■ EXERCISE AIM ■
For the records that follow, restate each one word for word and leave the images behind.

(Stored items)
-------

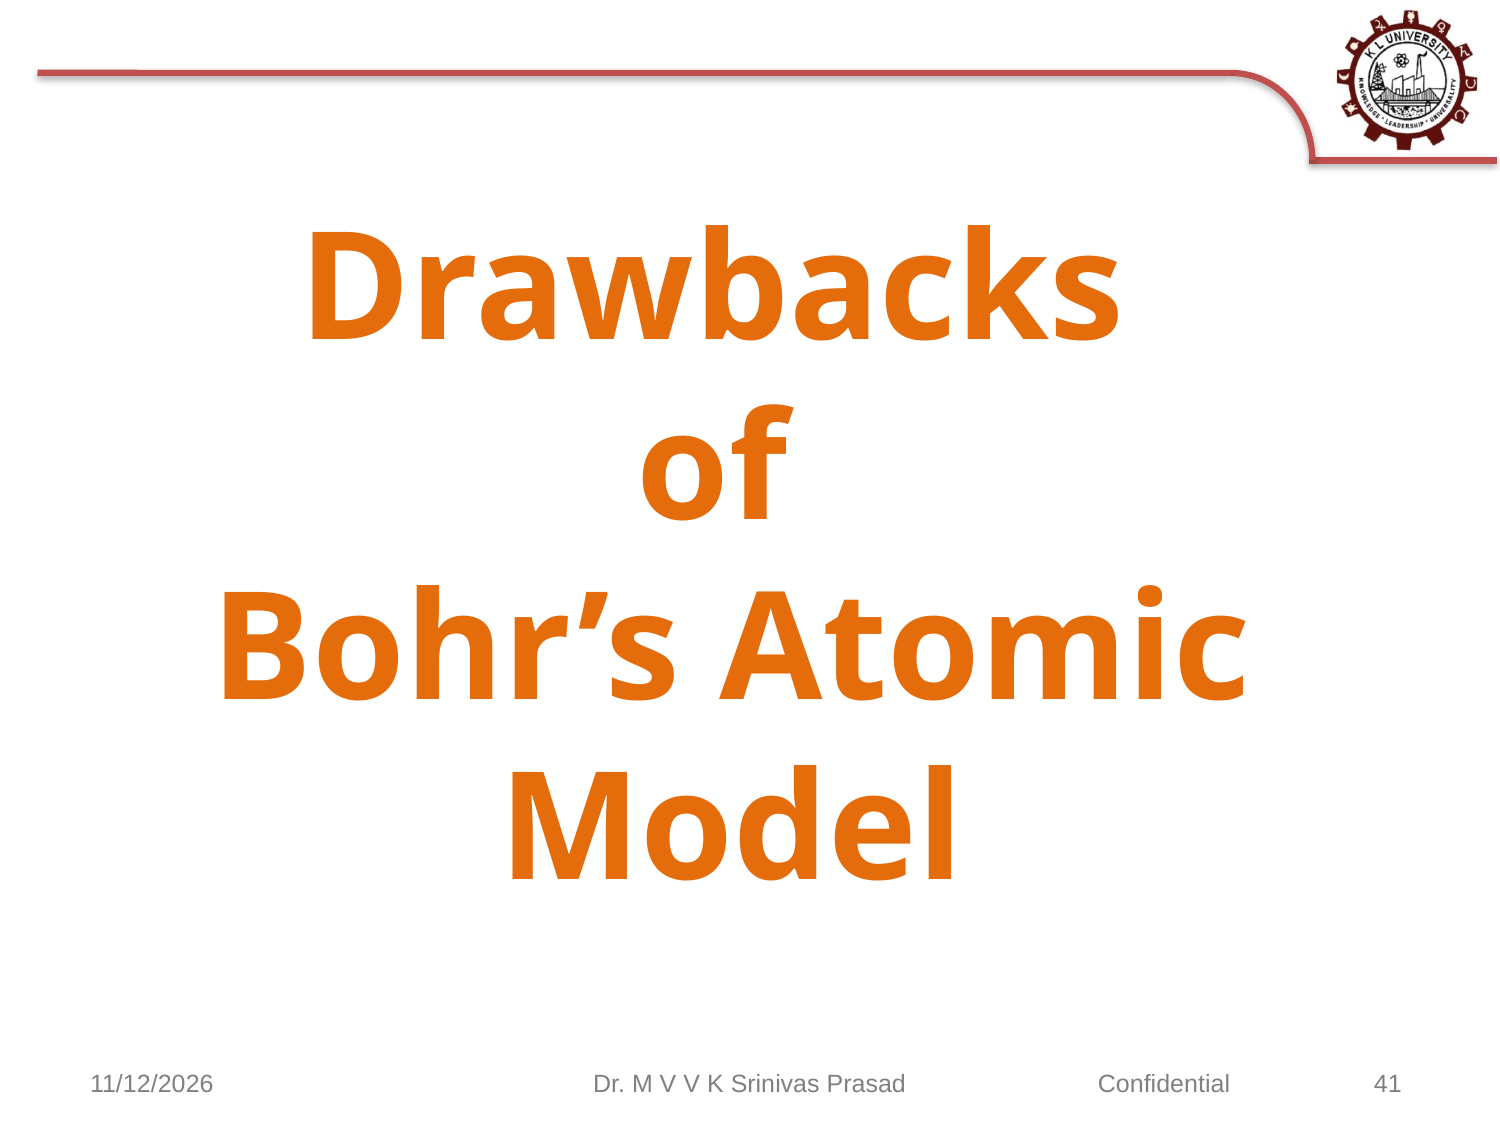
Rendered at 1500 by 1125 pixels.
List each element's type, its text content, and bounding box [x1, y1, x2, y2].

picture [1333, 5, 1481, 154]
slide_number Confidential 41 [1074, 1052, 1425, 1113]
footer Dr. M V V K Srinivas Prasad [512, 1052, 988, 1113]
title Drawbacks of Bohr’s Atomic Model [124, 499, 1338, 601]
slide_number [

-------

■ EXPECTED OUTPUT ■
Rendered at 1500 by 1125 pixels.
List each element's type, its text content, and bounding box [x1, y1, x2, y2].

picture [1333, 5, 1481, 154]
slide_number Confidential 41 [1074, 1052, 1425, 1113]
footer Dr. M V V K Srinivas Prasad [512, 1052, 988, 1113]
title Drawbacks of Bohr’s Atomic Model [124, 499, 1338, 601]
slide_number [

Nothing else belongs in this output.